Ontwerp voor een halsketting by Mathieu Lauweriks

Ontwerp voor een halsketting c. 1874 - 1932

0:00
0:00

drawing, paper, pencil

# 

drawing

# 

light pencil work

# 

paper

# 

geometric

# 

pencil

Dimensions: height 150 mm, width 118 mm

Copyright: Rijks Museum: Open Domain

Curator: Looking at this light pencil work on paper, what strikes you first about it? Editor: The bareness of it. It’s so preliminary, like we’re seeing the absolute first seeds of an idea being mapped out. What is it exactly? Curator: This is “Ontwerp voor een halsketting,” or “Design for a Necklace,” by Mathieu Lauweriks, dating from around 1874 to 1932. The piece is intriguing not only for its visual simplicity but because it showcases the geometric underpinnings informing its creation. Editor: It's fascinating to see this laid bare. The grid itself, usually hidden in the design process, becomes so central. Makes you think about the materials involved too – the quality of the paper, the pencil lead... did Lauweriks use particular tools repeatedly, suggesting specific manufacturers were patronized? What implications might that hold in its original time? Curator: Good questions. And its display adds another layer of historical meaning. It wasn't just sketched and made: consider its transformation from workshop design to displayed artifact, where now we contemplate the craft of jewelry design itself, alongside Lauweriks' original intentions. Editor: Definitely. And there's something inherently precious about seeing a functional object in its nascent, most vulnerable form. It invites us to ponder how beauty, status, and capital intersect through the simple form of adornment. It feels so democratic by showcasing design on what appears to be graph paper.
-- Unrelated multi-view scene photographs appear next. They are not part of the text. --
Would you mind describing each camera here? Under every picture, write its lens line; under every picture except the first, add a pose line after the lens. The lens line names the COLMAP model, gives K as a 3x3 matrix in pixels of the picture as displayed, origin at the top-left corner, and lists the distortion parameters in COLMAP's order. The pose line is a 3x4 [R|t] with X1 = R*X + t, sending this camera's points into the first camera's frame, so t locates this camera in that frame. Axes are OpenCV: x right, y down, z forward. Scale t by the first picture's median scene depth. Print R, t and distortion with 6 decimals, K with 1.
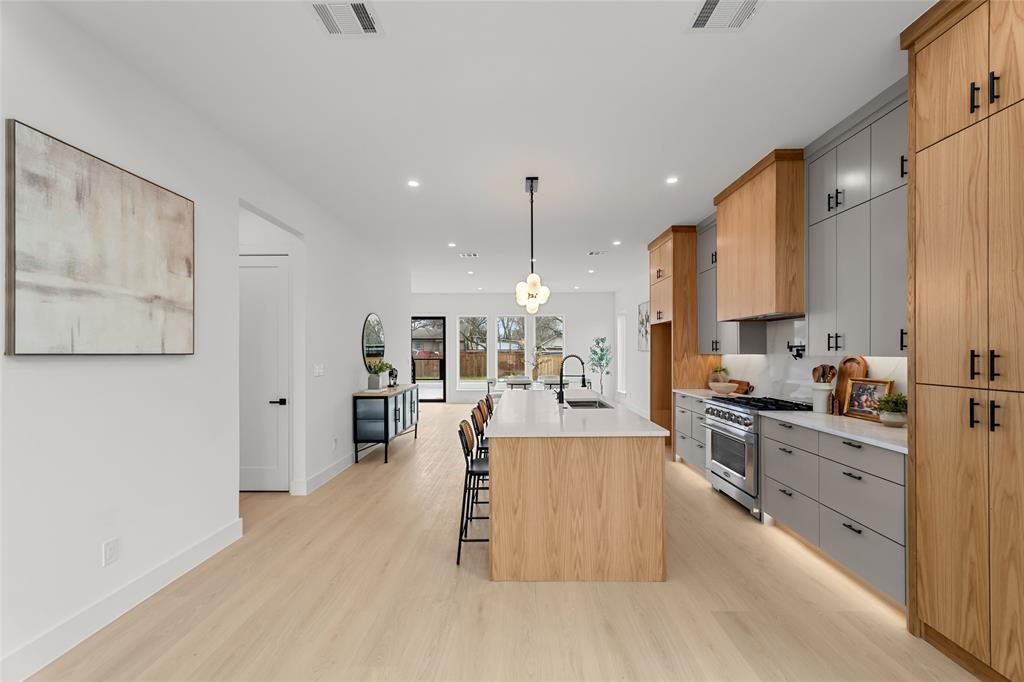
lens RADIAL K [[438.4, 0, 518.7], [0, 438.4, 352.9], [0, 0, 1]] dist [-0.000371, 0.000338]
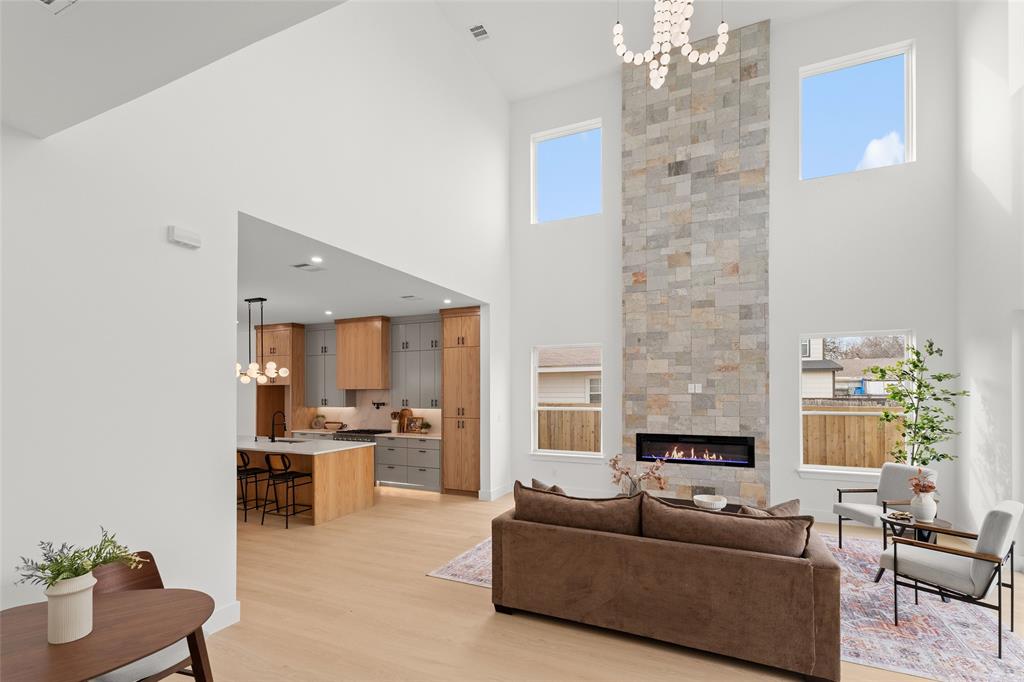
lens RADIAL K [[437.7, 0, 513.6], [0, 437.7, 391.8], [0, 0, 1]] dist [0.000035, 0.000062]
pose [[0.395186, 0.004730, 0.918589, -1.072593], [0.002137, 0.999979, -0.006068, -0.057570], [-0.918599, 0.004361, 0.395167, -0.441365]]
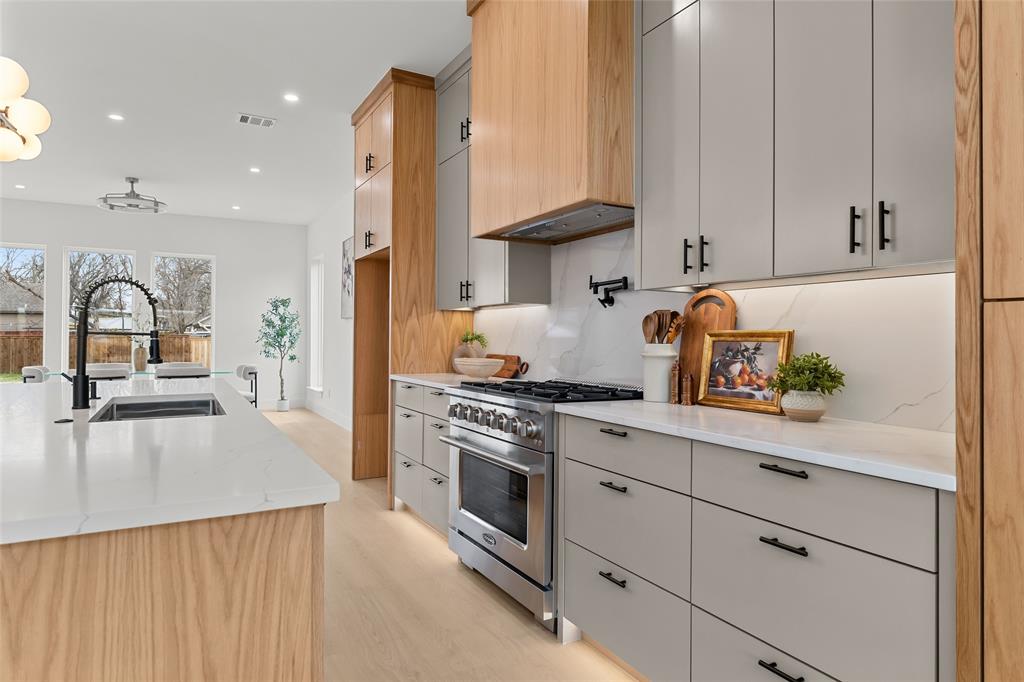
lens RADIAL K [[606.0, 0, 514.7], [0, 606.0, 337.3], [0, 0, 1]] dist [-0.001640, -0.000392]
pose [[0.867996, 0.010386, 0.496463, 0.171392], [-0.008504, 0.999946, -0.006051, 0.060185], [-0.496498, 0.001030, 0.868037, 0.421792]]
Curator: Precisely, because, by displaying the usually hidden preliminary stages, we make visible the material realities involved and perhaps deconstruct the cultural pedestal upon which design and jewelry are often placed. A simple sketch makes us question notions of value and artistic labor. Editor: It's stripped of its power. It prompts a look at what goes into design—the social dynamics of studios, training models, dissemination through workshops... So, although initially simple, it provides profound implications regarding material culture. Curator: I agree completely; I am leaving with the notion that by emphasizing initial construction, it lets us question our assumptions around refinement and worth when it comes to artistic items. Editor: Absolutely. Seeing a design in its earliest stages, you see it not as some fixed monument of taste but as the result of work and a historical and industrial process.

Show more

Comments

No comments

Be the first to comment and join the conversation on the ultimate creative platform.